David J. Cutler, Ph.D.

Department of Human Genetics

Phone: 404-727-5388

Email: djcutle@emory.edu


I am a theoretical population geneticist by training and inclination, and the work my lab does is most easily thought of as population genetics applications to human disease studies. In particular my lab devotes most of its time and energy to building tools to analyze whole genome data sets in an attempt to discover alleles associated with disease. Most of our work lies in the intersection of human genomics / population genetics / biostatistics and computer science. Loosely put, we take human genomics data, think about that data like a population geneticist, develop relatively straightforward biostatistical tests for that data, and then implement those tests using somewhat sophisticated computer science approaches. The motto of our lab might be "Everything is easier with a 1000 CPU computer cluster!"

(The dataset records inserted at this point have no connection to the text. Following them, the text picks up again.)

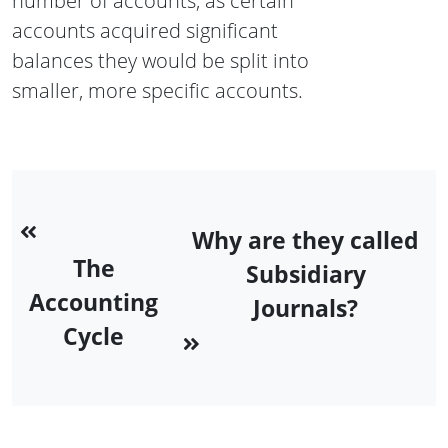
number of accounts, as certain
accounts acquired significant
balances they would be split into
smaller, more specific accounts.
Why are they called
The
Subsidiary
Accounting
Journals?
Cycle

In particular, my lab has existence experience with whole genome SNP studies, beginning with techniques to infer genotypes from arrays, to assessing the effects of genotyping error on genetic inference. The Cutler lab designed and performed all the initial quality control procedures for the International HapMap project, and developed techniques for Haplotype reconstruction at genomic scales. We have also developed techniques for association testing of all haplotypes in all sliding windows at a genomic scale with multiple test correction by permutation. My lab has been an integral part of the analysis team for numerous past and ongoing whole genome association studies, including published studies of stem cell populations, and Autism, and ongoing WGAs including the GAIN bipolar project and an international consortium studying modifiers of Cystic Fibrous. Recently my lab has developed techniques to estimate error and missing data rates in genomic data, and distinguish random error from copy number variation. My lab also has numerous side projects involving more basic population genetics questions, including assessing the effects of population bottlenecks on human genomic variation.